By Courtney Klaus, Editor-In-Chief
After two tough budget years that saw decreasing enrollment, Provost Kim Long said, academic affairs has had to scale back, resulting in the elimination of several faculty positions and classes.
Photography and Instrumental Ensemble are among the classes that were discontinued, while other departments are working with fewer faculty after vacant positions were left unfilled.
“When there’s not enough income coming in, and you have opportunities to reduce expenses, you have to take that in order to serve the greater health of the institution,” Long said.
Over the past year, approximately 13 full- and part-time faculty positions that were vacated have not been refilled, Long said. Among them are two positions in the science department: an assistant professor of chemistry and an assistant professor of biology.
Long said that current faculty have managed to pick up the existing science classes and that there shouldn’t be any holes as a result of that turnover.
“I can say we haven’t actually eliminated any faculty positions due to changes in programming. When we’ve had natural attrition, we haven’t always filled them, but we make that decision case-by-case as well,” Long said.
Though the scale back seems particularly noticeable over the past year, Long said the university has been actively looking to reduce and revise its programs since 2015.
“We have eliminated some of our majors, we have revised our curriculum, and we’ve introduced new programs to replace majors nobody was interested in. There’s been a lot of work done since 2015 and that work is ongoing,” she said.
Several adjunct positions have also been cut, including a photography professor and instrumental instructors in the music program, resulting in the cancellation of those classes for this year.
Marissa Kurcharek, a senior art major, said she was frustrated when she found out photography classes were being canceled, and was concerned because some art students needed those classes to graduate.
Long said that if a class required for a degree is canceled, the university would either offer it as an independent study or offer an appropriate substitution.
But Kurcharek said despite having other avenues offered for her to complete her degree, she found the university’s decision to be unfair for people who came to Newman to focus on photography.
“We’ve already come this far, and we are paying the same amount as everyone else, but we aren't getting the full amount of education because of the classes that are getting taken away, or the lack of classes, or just not having a professor for that class in general,” she said.

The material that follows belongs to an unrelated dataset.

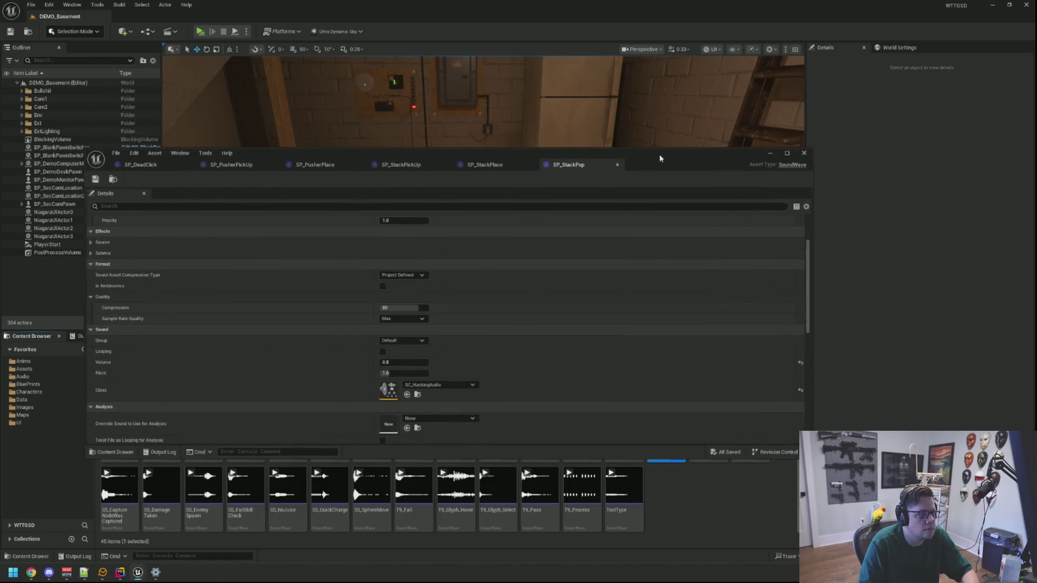
Step: Play-test in a new window, sit at the desk and finish deallocating to block the hack
left_click(198, 34)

The university also made a decision over the summer to discontinue the instrumental performance piece of its music program, eliminating its instrumental ensemble class, the pep band, and applied private lessons for any instruments except piano and organ.
Cindy Thompson, the former instrumental ensemble director, said she knew of at least seven adjuncts who were affected by the cut. Mostly, she said, she feels bad for the students who will no longer have the opportunity to play in a band at Newman.
“This is an exciting part of their college life that they don’t get to experience now,” Thompson said.
Long said the university’s music program has a great history and support from the sisters but that instrumental music has struggled with staffing and enrollment.
Keelah Warden, a senior who had played percussion in the band for three years, said the decision to cut the band made her feel angry and disappointed.
“I just think it’s really messed up... I mean, we were small, but band still brings a lot to campus, to basketball games, and it allows people to continue their love for music,” Warden said.
Thompson, who also works with the band at Friends University, said any student still interested in instrumental music should contact her at email@example.com.
“Contact me, and if they want to play in a group over at Friends we have people over there that would be very very happy to have them come over and join them over there since Newman doesn’t have a program any more,” she said.
Long said that the university carefully considers every reduction it makes and that ultimately the decisions administrators make have to be in the best interest of the school’s overall health.
“Given the fact that our enrollment has gone down, you don’t need as many people to serve a fewer number of students,” she said. “We just need to get our giving up so that we can continue to give generously in support of students and get our enrollment back up.”